Microheroes tend to be saved as the GIF, BMP or PNG file types. Whenever a person new to micro-making joins a micro group or forum they are taught early on that JPEG is a bad file type to use. Microheroes have developed further than stoic poses to include many different posed micros as well as animated micros.

History of Microheroes!
The original versions of these Microheroes were made by Donar (Gavan Carstensen) with his first Micro-hero, Spider Jerusalem debuting in the summer of 2001 on the Warren Ellis Forum. The name 'Microheroes' was chosen by Carstensen over 'Pocket Powers' which he felt "sounded too manga." More quickly followed and they were widely used as avatars for signature files on the message boards at Alvaro's

Originally, they were based on an image from the site of a company marketing (storTropers) an applet which used Java to make similar avatar graphics. Resourceful fans changed the basic look of the StorTrooper images and some later animated them as their favorite super-heroes. Among the most prolific early Micro-hero makers were Donar (Carstensen), Torch (Rich Bellacera), Whirlwind, Michael Kaiser, Bobster (Robert Bradley), AG (Scott), 1401, Jay Phoenix, Archangel (Chris Lund), Erik!, OMike (Michael Bradley), Ralph Haring and Lightningstrike (Mike Berry).

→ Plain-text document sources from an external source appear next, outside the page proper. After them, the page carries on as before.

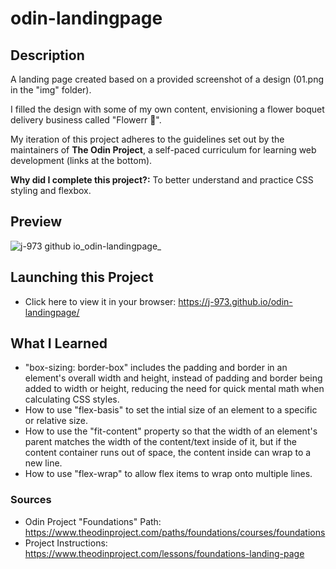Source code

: # odin-landingpage

## Description
A landing page created based on a provided screenshot of a design (01.png in the "img" folder).

I filled the design with some of my own content, envisioning a flower boquet delivery business called "Flowerr 🌻".

My iteration of this project adheres to the guidelines set out by the maintainers of **The Odin Project**, a self-paced curriculum for learning web development (links at the bottom).

**Why did I complete this project?:** To better understand and practice CSS styling and flexbox.

## Preview
![j-973 github io_odin-landingpage_](https://user-images.githubusercontent.com/47262509/226407493-c708a107-b878-4953-8220-64575ef36b38.png)
## Launching this Project
- Click here to view it in your browser: https://j-973.github.io/odin-landingpage/
## What I Learned
- "box-sizing: border-box" includes the padding and border in an element's overall width and height, instead of padding and border being added to width or height, reducing the need for quick mental math when calculating CSS styles.
- How to use "flex-basis" to set the intial size of an element to a specific or relative size.
- How to use the "fit-content" property so that the width of an element's parent matches the width of the content/text inside of it, but if the content container runs out of space, the content inside can wrap to a new line. 
- How to use "flex-wrap" to allow flex items to wrap onto multiple lines.
### Sources
 - Odin Project "Foundations" Path: https://www.theodinproject.com/paths/foundations/courses/foundations
 - Project Instructions: https://www.theodinproject.com/lessons/foundations-landing-page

In November of 2001 storTroopers, assuming that these creative animators couldn't have made these Microheroes without their Java program, sent an e-mail to each of the Microheroes sites threatening them with legal action if the microheroes remained on them. The original version of the Microheroes soon disappeared.

Age of Microheroes
Due to a preference for the storTroopers template, Carstensen lost interest in making them and moved on to other projects, but before leaving he started the Lilguyz mailing list and Robert Bradley and Rich Bellacera created a new template. Prominent early members of the Lilguyz group included Bellacera, Bradley, Whirlwind, Rive (Rivelino Balelo), Urban, Brad Monge and Namor (Jeff Sequiera). Soonafter Bradley began creating templates inspired by the comics art of specific artists, beginning with Jack Kirby and including John Byrne, George Pérez, Neal Adams, John Buscema, Steve Ditko, Gil Kane, Jim Starlin, Dave Cockrum, Walt Simonson and Bruce Timm.

When the Lilguyz mailing list started on Yahoo, Yahoo archived picture attachments with the messages. In 2003, this practice was ended, and without an archive log of micros and templates to access, two were eventually started. The first was Johnny Patches's Micro Template archive. Another early archive was Ze Ball Beaker Micro-Heros Site. The first 'official' Lilguyz archive was the Brad Monje's Official Lilguys Micro-Hero Archive. Monje's archive eventually ended due to the lack of time. The community understood and thanked him for the many months he kept the archive running. This still left a void since other sites and archives were incomplete. Soon after, Ben Cooper, a Lilguyz member stepped up and started the Foxgnaws Micro- and Pixel-Hero archive.

Eventually Microheroes began an off shoot of pixel art known as Pixel-heroes. Originally created by Cooper, these truly micro-sized characters are the mini-me’s of the Micro-hero community. Pixel-heroes are accepted as a form of micros and appear commonly in most Micro-hero groups.

Message Board Era
Around 2004 the Lilguyz mailing group, had gotten so large that many long time members started to branch off and start other groups. Some creators gathered on live journals and blogs, while others gathered in message boards. A prominent one of these boards was a French group that eventually grew to include multiple nations, renaming itself Microheroes International in late 2004. Due to rapid growth during 2006, Microheroes International splintered into multiple satellite boards. At the end of 2006 MIB shut down and reopened as MIB II.

In 2006 the original template became available for use again when placed them under a Creative Commons License, allowing their use for non-commercial purposes. With this news, members of the Microheroes Yahoo Group resumed making and posting them to their own group.